Dayton Daily News
Let’s all just try to show a little respect, OK?
All I want from people is for them to treat me with respect as they would anyone else, and if that requires a reasonable accommodation in order to get things done, be OK with it.
I’m sure by now that many of you have heard or read about the incident that happened with Brandon Washburn, a man who’s deaf, and what he experienced at a local Taco Bell restaurant a few weeks ago.
Brandon, who is 25, drove up to the drive-thru window to show a Taco Bell employee his order. His order was written on his cell phone, but then the employee denied service at the window. At this point, Brandon’s girlfriend begins to record the incident, and you can clearly see the employee being disrespectful, showing very poor customer service, and you can hear the employee saying, “It’s against company policy, I can’t do it.” Then, the employee slammed the window shut in Brandon’s face.
Bet you’re thinking: “This is a shame — no one should be treated this way.” You’re right. But as much as I hate to admit it, this isn’t uncommon.
Do you know how many incidents I’ve encountered with someone serving up bad customer service? It’s been so many, I’ve lost count.
When I go to a fast-food restaurant and order, I typically order by number to make it easier to understand, because of my speech impairment. After I order, an employee will always ask, “What did you say?” Then they laugh or mock me with other employees.
I was taught by my big brothers not to let anyone push me around — so I’m able to stand strong and ask for a manager. I will always get the respect a person should deserve, with or without a disability. What part of “number two” don’t they understand?
When paying for something with your hardearned money, respect should definitely be a part of customer service. If not, that’s a reason to make noise and let the world know what’s going on.
The Taco Bell employee eventually called the police on Brandon. Once the officer got there, it was explained to the employee how he was violating the Americans with Disabilities Act. Since then, Taco Bell’s corporate office got wind of the story and fired the disrespectful employee. I heard there’s a now a sign on that Taco Bell’s window saying something to fact that they service all people with disabilities.
At some point in everyone’s life you’ll encounter someone with a disability. All we want is respect as human beings.

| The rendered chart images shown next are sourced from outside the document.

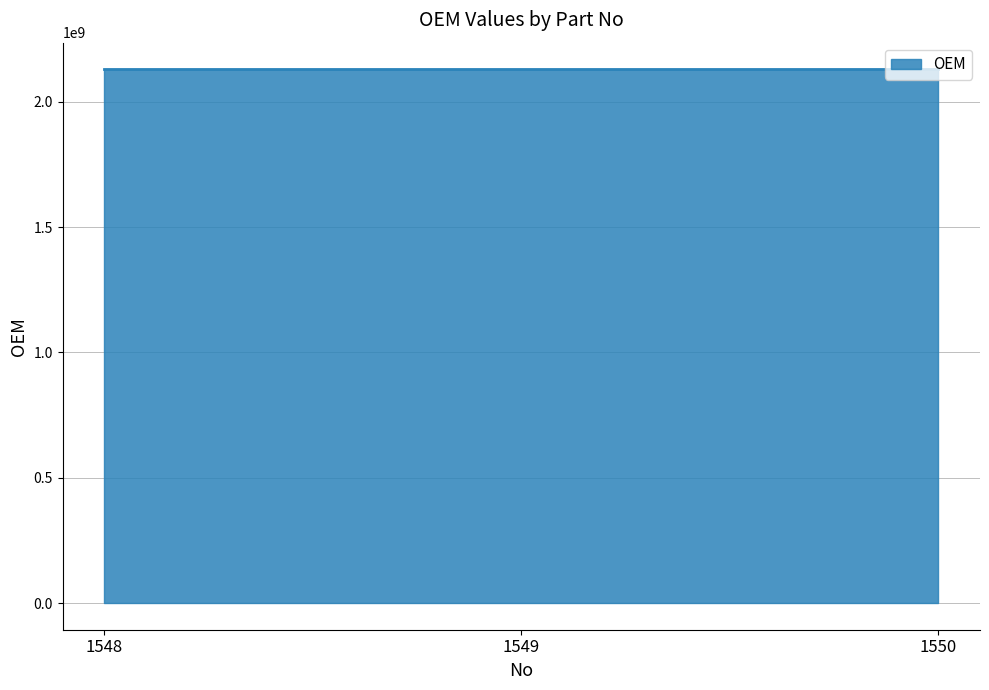

How many series are shown in this chart?

1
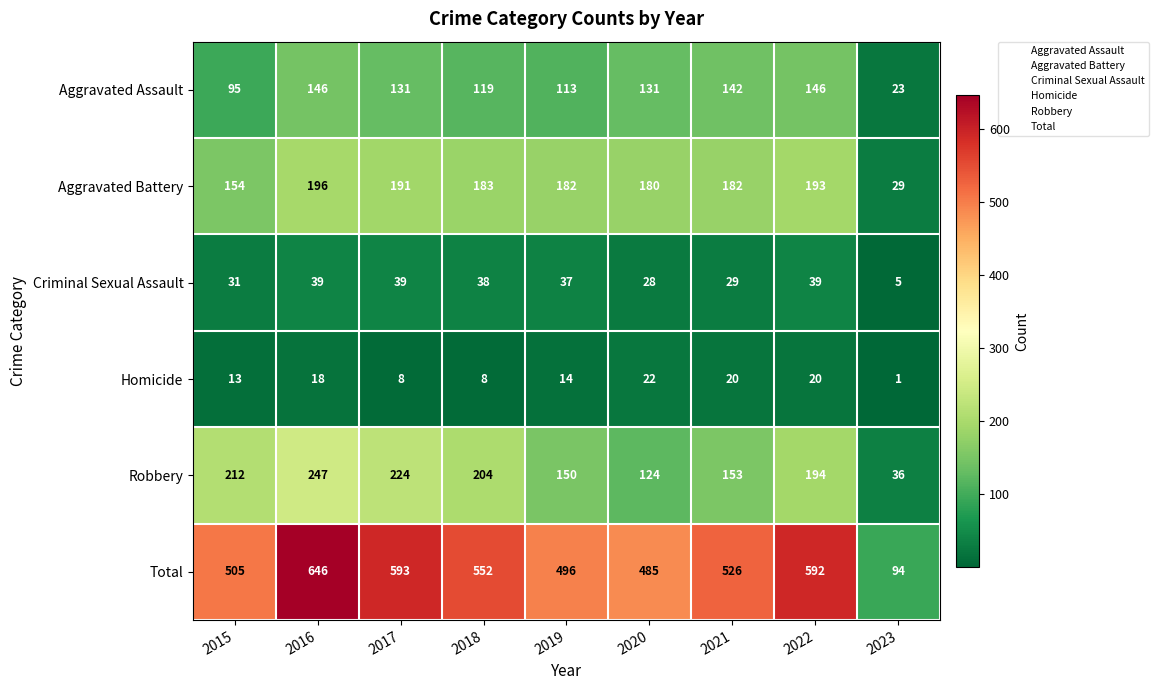

Which series has the largest total across all categories?

Total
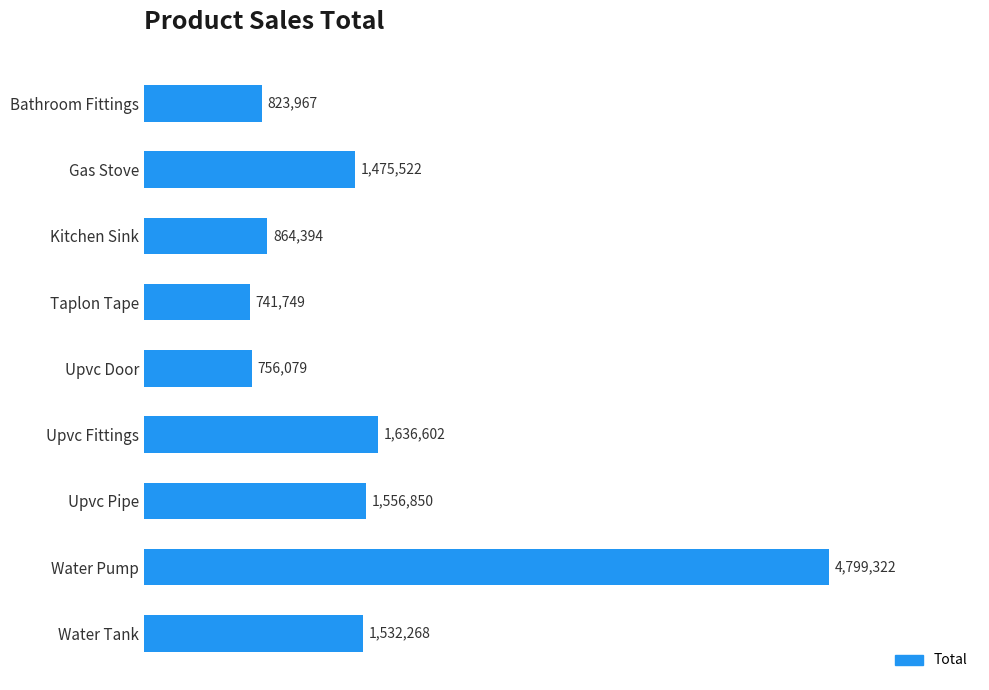

List the labels in order of value, smallest first.

Taplon Tape, Upvc Door, Bathroom Fittings, Kitchen Sink, Gas Stove, Water Tank, Upvc Pipe, Upvc Fittings, Water Pump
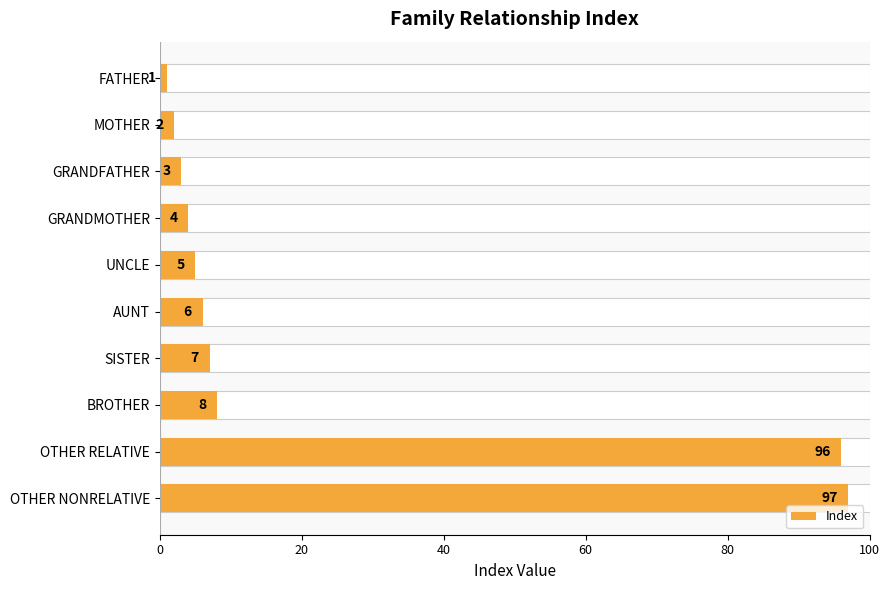

What is the value of the 7th bar from the left?

7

Respect is so easy to give and doesn’t cost a thing — yet some just cannot seem to master this act of kindness. I’m not looking for anyone to go out their way for me. Matter of fact, I don’t like when people over-act trying to assist me. I don’t like that added attention. All I want is for them to treat me with respect as they would anyone else, and if that requires a reasonable accommodation in order to get things done, be OK with it.
I’m happy Brandon’s story went viral. Do I think it will help? It will probably help for a hot minute; but until people are properly trained and educated on how to serve people with disabilities, they will never really understand. Education is the key. I may never be able to change people’s perception of a person with disabilities — but I and others will be able to have a say in the way we are treated.